> _TEKS SUMBER_:

────────

1. KERJA KERAS
Sudah menjadi rahasia umum bahwa bangsa Jepang
adalah pekerja keras. Rata-rata jam kerja pegawai di Jepang adalah 2450
jam/tahun, sangat tinggi dibandingkan dengan Amerika (1957 jam/tahun), Inggris
(1911 jam/tahun), Jerman (1870 jam/tahun), dan Perancis (1680 jam/tahun).
Seorang pegawai di Jepang bisa menghasilkan sebuah mobil dalam 9 hari,
sedangkan pegawai di negara lain memerlukan 47 hari untuk membuat mobil yang
bernilai sama. Seorang pekerja Jepang boleh dikatakan bisa melakukan pekerjaan
yang biasanya dikerjakan oleh 5-6 orang. Pulang cepat adalah sesuatu yang boleh
dikatakan “agak memalukan” di Jepang, dan menandakan bahwa pegawai tersebut
termasuk “yang tidak dibutuhkan” oleh perusahaan.
2. MALU
Malu adalah budaya leluhur dan turun temurun
bangsa Jepang. Harakiri (bunuh diri dengan menusukkan pisau ke perut) menjadi
ritual sejak era samurai, yaitu ketika mereka kalah dan pertempuran. Masuk ke
dunia modern, wacananya sedikit berubah ke fenomena “mengundurkan diri” bagi
para pejabat (mentri, politikus, dsb) yang terlibat masalah korupsi atau merasa
gagal menjalankan tugasnya. Efek negatifnya mungkin adalah anak-anak SD, SMP
yang kadang bunuh diri, karena nilainya jelek atau tidak naik kelas. Karena
malu jugalah, orang Jepang lebih senang memilih jalan memutar daripada
mengganggu pengemudi di belakangnya dengan memotong jalur ditengah jalan.
Mereka malu terhadap lingkungannya apabila mereka melanggar peraturan ataupun
norma yang sudah menjadi kesepakatan umum.

────────

> _DATA YANG DITAMPILKAN_:
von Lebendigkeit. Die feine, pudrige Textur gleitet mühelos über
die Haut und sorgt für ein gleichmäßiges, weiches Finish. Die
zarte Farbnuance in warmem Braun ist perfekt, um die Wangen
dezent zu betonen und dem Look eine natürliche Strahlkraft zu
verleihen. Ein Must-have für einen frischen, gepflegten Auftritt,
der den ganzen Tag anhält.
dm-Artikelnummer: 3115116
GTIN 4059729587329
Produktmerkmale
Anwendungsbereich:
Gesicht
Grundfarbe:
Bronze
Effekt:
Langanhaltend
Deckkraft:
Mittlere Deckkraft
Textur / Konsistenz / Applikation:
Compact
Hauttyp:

────────

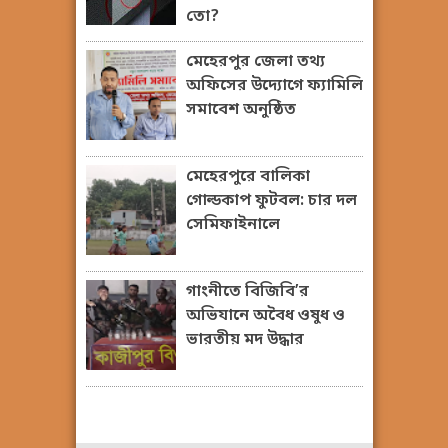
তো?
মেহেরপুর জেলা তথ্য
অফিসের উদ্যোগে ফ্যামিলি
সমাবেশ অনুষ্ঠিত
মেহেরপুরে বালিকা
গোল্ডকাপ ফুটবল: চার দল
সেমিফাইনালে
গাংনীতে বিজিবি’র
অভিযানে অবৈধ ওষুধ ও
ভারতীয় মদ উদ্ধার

────────

> _TUGAS DAN LATIHAN_:
1. Tulis ulang bagian teks tentang budaya Jepang dari "1. KERJA KERAS" sampai "Perancis (1680 jam/tahun).", dan ganti "pekerja keras" dengan "pekerja tekun".
2. Lanjutkan teks tentang budaya Jepang mulai dari kalimat terakhirnya.
Data ini adalah bahan yang terpisah dari teks tentang budaya Jepang.

> _PEMBAHASAN SOAL_:
1.
1. KERJA KERAS
Sudah menjadi rahasia umum bahwa bangsa Jepang
adalah pekerja tekun. Rata-rata jam kerja pegawai di Jepang adalah 2450
jam/tahun, sangat tinggi dibandingkan dengan Amerika (1957 jam/tahun), Inggris
(1911 jam/tahun), Jerman (1870 jam/tahun), dan Perancis (1680 jam/tahun).

2.
3. HIDUP HEMAT
Orang Jepang memiliki semangat hidup hemat dalam
keseharian. Sikap anti konsumerisme berlebihan ini nampak dalam berbagai bidang
kehidupan. Di masa awal mulai kehidupan di Jepang, saya sempat terheran-heran
dengan banyaknya orang Jepang ramai belanja di supermarket pada sekitar jam 19:30. Selidik punya selidik,
ternyata sudah menjadi hal yang biasa bahwa supermarket di Jepang akan memotong
harga sampai separuhnya pada waktu sekitar setengah jam sebelum tutup. Seperti
diketahui bahwa Supermarket di Jepang rata-rata tutup pada pukul 20:00.
4. LOYALITAS
Loyalitas membuat sistem karir di sebuah perusahaan
berjalan dan tertata dengan rapi. Sedikit berbeda dengan sistem di Amerika dan
Eropa, sangat jarang orang Jepang yang berpindah-pindah pekerjaan. Mereka
biasanya bertahan di satu atau dua perusahaan sampai pensiun. Ini mungkin
implikasi dari Industri di Jepang yang kebanyakan hanya mau menerima fresh
graduate, yang kemudian mereka latih dan didik sendiri sesuai dengan bidang
garapan (corebusiness) perusahaan.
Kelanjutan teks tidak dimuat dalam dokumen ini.